BRODY STAPEL: You know, we're not at all advocating that people can't have soy milk. I mean, people can have choices, you know? But where we hesitate is when you call it milk. My wife is from Canada. In Canada in the dairy aisle, it's almond beverage. It's soy beverage. There is no almond milk. We know that there's people that can't have lactose, that are intolerant to dairy. But they need to call it what it is.
QUIRMBACH: But Tanner Johnson, who grows soybeans on his Wisconsin farm, says plant-based alternatives should continue to be labeled milk. He's on the boards of the Wisconsin and American Soybean Associations and points to another part of the FDA proposal, which recommends labels include voluntary nutrient statements.
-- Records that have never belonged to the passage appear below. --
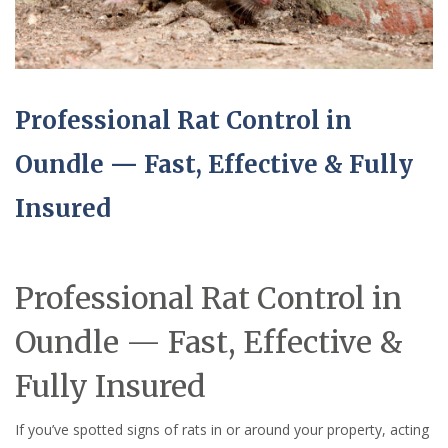
Professional Rat Control in
Oundle — Fast, Effective & Fully
Insured
Professional Rat Control in
Oundle — Fast, Effective &
Fully Insured
If you’ve spotted signs of rats in or around your property, acting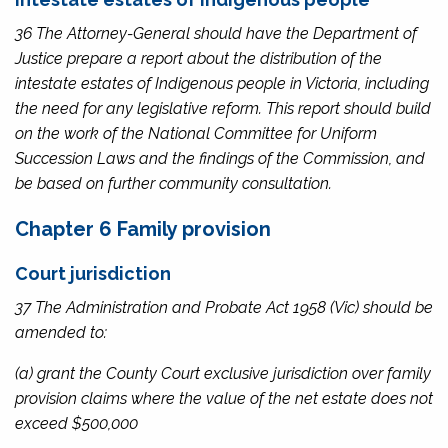
36 The Attorney-General should have the Department of
Justice prepare a report about the distribution of the
intestate estates of Indigenous people in Victoria, including
the need for any legislative reform. This report should build
on the work of the National Committee for Uniform
Succession Laws and the findings of the Commission, and
be based on further community consultation.
Chapter 6 Family provision
Court jurisdiction
37 The
Administration and Probate Act 1958
(Vic) should be
amended to:
(a) grant the County Court exclusive jurisdiction over family
provision claims where the value of the net estate does not
exceed $500,000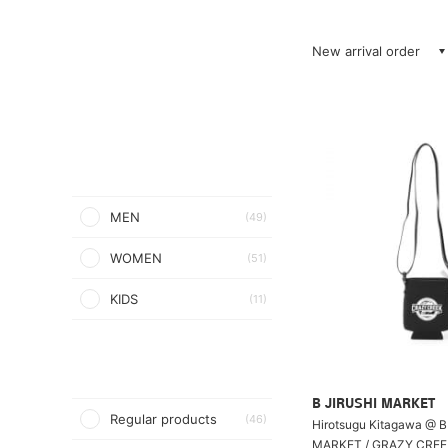
New arrival order
MEN
(49)
WOMEN
(51)
KIDS
(11)
B JIRUSHI MARKET
Regular products
(46)
Hirotsugu Kitagawa @ B
MARKET / GRAZY CRE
TANNER JOHNSON: We're not trying to replace the dairy milk product. It's just our own unique product. And I think there's a lot of opportunity for consumer transparency and education. And a voluntary nutrient statement is a good thing.
QUIRMBACH: Many Wisconsin politicians, including Democratic U.S. Senator Tammy Baldwin, side with the state's 6,500 remaining dairy farmers.
TAMMY BALDWIN: Yeah. The Biden administration's FDA rule that allows nondairy products to use dairy names - in my mind, it's just wrong.
QUIRMBACH: Baldwin and a bipartisan group of a half-dozen other lawmakers have also reintroduced the Dairy Pride Act that would prevent nondairy products from being labeled with dairy terms. But Madeline Cohen of the nonprofit Good Food Institute, a Washington, D.C., think tank, is no fan of that legislation.
MADELINE COHEN: The Dairy Pride Act is really just an anti-competitive bill that's meant to protect the conventional dairy industry at the expense of innovative plant-based milk producers.
QUIRMBACH: If the Dairy Pride measure fails again, Wisconsin's Baldwin says this year's farm bill is another venue where lawmakers will make their case that milk comes from cows, not plants. For NPR News, I'm Chuck Quirmbach in Milwaukee.